Responders used a drone at points to look for survivors in some of the areas that were too hard to access. Some people were fleeing the area with their belongings in suitcases.
More than a few weeks' to repair nuclear facilities
Israel attacked Iran's main nuclear enrichment facility in Natanz. Satellite photos analyzed by AP show extensive damage there. The images shot Saturday by Planet Labs PBC show multiple buildings damaged or destroyed. The structures hit include buildings identified by experts as supplying power to the facility.
UN nuclear chief Rafael Grossi told the Security Council that the above-ground section of the Natanz facility was destroyed. The main centrifuge facility underground did not appear to have been hit, but the loss of power could have damaged infrastructure there, he said.
Israel said it also struck a nuclear research facility in Isfahan, including “infrastructure for enriched uranium conversion,” and said it destroyed dozens of radar installations and surface-to-air missile launchers in western Iran. Iran confirmed the strike at Isfahan.
The International Atomic Energy Agency said four “critical buildings” at the Isfahan site were damaged, including its uranium conversion facility. “As in Natanz, no increase in off-site radiation expected,” it added.
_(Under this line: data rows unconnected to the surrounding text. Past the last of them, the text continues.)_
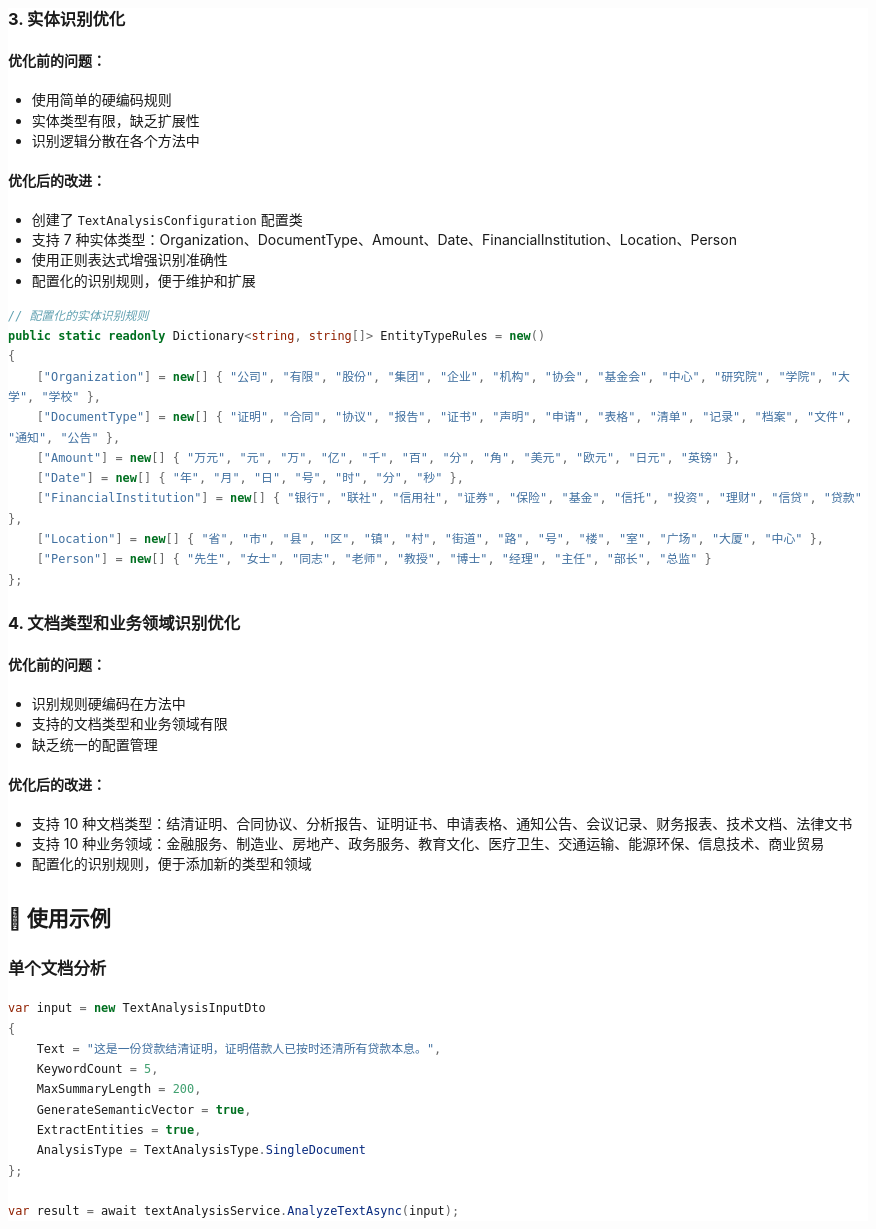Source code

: ### 3. 实体识别优化

#### 优化前的问题：

-   使用简单的硬编码规则
-   实体类型有限，缺乏扩展性
-   识别逻辑分散在各个方法中

#### 优化后的改进：

-   创建了 `TextAnalysisConfiguration` 配置类
-   支持 7 种实体类型：Organization、DocumentType、Amount、Date、FinancialInstitution、Location、Person
-   使用正则表达式增强识别准确性
-   配置化的识别规则，便于维护和扩展

```csharp
// 配置化的实体识别规则
public static readonly Dictionary<string, string[]> EntityTypeRules = new()
{
    ["Organization"] = new[] { "公司", "有限", "股份", "集团", "企业", "机构", "协会", "基金会", "中心", "研究院", "学院", "大学", "学校" },
    ["DocumentType"] = new[] { "证明", "合同", "协议", "报告", "证书", "声明", "申请", "表格", "清单", "记录", "档案", "文件", "通知", "公告" },
    ["Amount"] = new[] { "万元", "元", "万", "亿", "千", "百", "分", "角", "美元", "欧元", "日元", "英镑" },
    ["Date"] = new[] { "年", "月", "日", "号", "时", "分", "秒" },
    ["FinancialInstitution"] = new[] { "银行", "联社", "信用社", "证券", "保险", "基金", "信托", "投资", "理财", "信贷", "贷款" },
    ["Location"] = new[] { "省", "市", "县", "区", "镇", "村", "街道", "路", "号", "楼", "室", "广场", "大厦", "中心" },
    ["Person"] = new[] { "先生", "女士", "同志", "老师", "教授", "博士", "经理", "主任", "部长", "总监" }
};
```

### 4. 文档类型和业务领域识别优化

#### 优化前的问题：

-   识别规则硬编码在方法中
-   支持的文档类型和业务领域有限
-   缺乏统一的配置管理

#### 优化后的改进：

-   支持 10 种文档类型：结清证明、合同协议、分析报告、证明证书、申请表格、通知公告、会议记录、财务报表、技术文档、法律文书
-   支持 10 种业务领域：金融服务、制造业、房地产、政务服务、教育文化、医疗卫生、交通运输、能源环保、信息技术、商业贸易
-   配置化的识别规则，便于添加新的类型和领域

## 🚀 使用示例

### 单个文档分析

```csharp
var input = new TextAnalysisInputDto
{
    Text = "这是一份贷款结清证明，证明借款人已按时还清所有贷款本息。",
    KeywordCount = 5,
    MaxSummaryLength = 200,
    GenerateSemanticVector = true,
    ExtractEntities = true,
    AnalysisType = TextAnalysisType.SingleDocument
};

var result = await textAnalysisService.AnalyzeTextAsync(input);
```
An Israeli military official, speaking on condition of anonymity in line with official procedures, said that according to the army's initial assessment “it will take much more than a few weeks” for Iran to repair the damage to the Natanz and Isfahan nuclear sites. The official said the army had “concrete intelligence that production in Isfahan was for military purposes.”
Israel denied it had struck the nuclear enrichment facility in Fordo, about 100 kilometers (60 miles) southeast of Tehran.
Among those killed were three of Iran's top military leaders: one who oversaw the entire armed forces, Gen. Mohammad Bagheri; one who led the paramilitary Revolutionary Guard, Gen. Hossein Salami; and the head of the Guard's aerospace division, which oversees its arsenal of ballistic missile programme, Gen. Amir Ali Hajizadeh. On Saturday, Khamenei named a new leader for the Revolutionary Guard's aerospace division: Gen. Majid Mousavi.